§ Cosa occorre:
Rispondi per favore a queste domande sul brano dedicato a Cateno De Luca.
1. In quali località De Luca ha già dimostrato quanto vale sul piano amministrativo?
2. Quali tre fatti hanno imposto un cambio di rotta all'Europa?
3. Con quale appellativo viene indicato il Governatore siciliano?

§ Brano del documento:
========================================================================
Che proposte avanza sul piano del programma De Luca?
L’autonomia siciliana, intrepretandola con coraggio, capacità e competenza. Cateno De Luca ha già dimostrato quanto vale sul piano amministrativo e di governo della cosa pubblica a Fiumedinisi, Santa Teresa Riva ed ultimo a Messina.
A suo avviso il dibattito tra autonomismo e federalismo è giunto al capolinea?
Cateno De Luca e Sicilia Vera propongono una nuova chiave di lettura del rapporto Sud-Nord. La semplice mera rivendicazione storica contro il Nord è retorica e per di più fallimentare.
Tale approccio è stato soltanto strumentale per altri movimenti che hanno poi utilizzato per fini personali il consenso popolare dapprima riscosso.
L’emergenza pandemica, la crisi della globalizzazione, il conflitto ucraino hanno imposto un cambio di rotta all’Europa.
In questo scenario di crisi internazionale non è concepibile un’Italia a due velocità che rischi1a perfino di incepparsi. Il Sud aspira ad un vero e forte movimento popolare per aprire un dialogo politico, schietto e franco con il Nord per confrontarsi insieme con l’Europa con un sistema Paese unito e competitivo rispetto ad altre nazioni europee, in cui le industrie italiane delocalizzano per le migliori opportunità di spesa della Comunità europea.
Per fare ciò occorre intanto che il Governatore siciliano, il “Sindaco di Sicilia” Cateno De Luca, si confronti con lo Stato e con la Comunità europea con coraggio e con le carte in regola.
La Sicilia, invece é oggi al palo, perché non riesce nemmeno a programmare e progettare le risorse del Recovery Found, cosiddetto Pnrr.
========================================================================
§ Dati estratti:
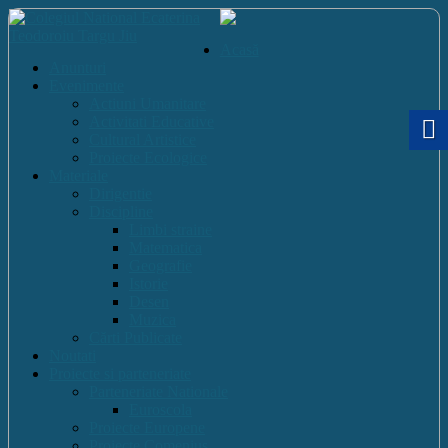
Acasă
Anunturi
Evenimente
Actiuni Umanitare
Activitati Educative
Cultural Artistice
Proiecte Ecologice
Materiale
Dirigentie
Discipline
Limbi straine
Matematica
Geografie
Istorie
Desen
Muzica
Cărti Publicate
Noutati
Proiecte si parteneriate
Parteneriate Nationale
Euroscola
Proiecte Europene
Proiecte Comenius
========================================================================
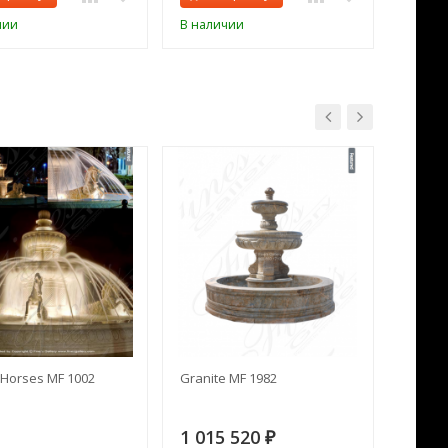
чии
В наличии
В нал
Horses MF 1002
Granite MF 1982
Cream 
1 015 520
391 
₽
========================================================================
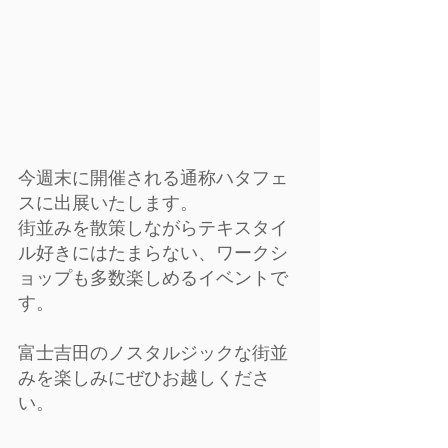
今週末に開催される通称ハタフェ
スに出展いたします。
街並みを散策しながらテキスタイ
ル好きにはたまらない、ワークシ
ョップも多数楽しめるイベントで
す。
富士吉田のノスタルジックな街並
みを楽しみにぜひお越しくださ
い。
========================================================================
§ Soluzione del problema:
1. A Fiumedinisi, a Santa Teresa Riva e a Messina.
2. L'emergenza pandemica, la crisi della globalizzazione e il conflitto ucraino.
3. "Sindaco di Sicilia".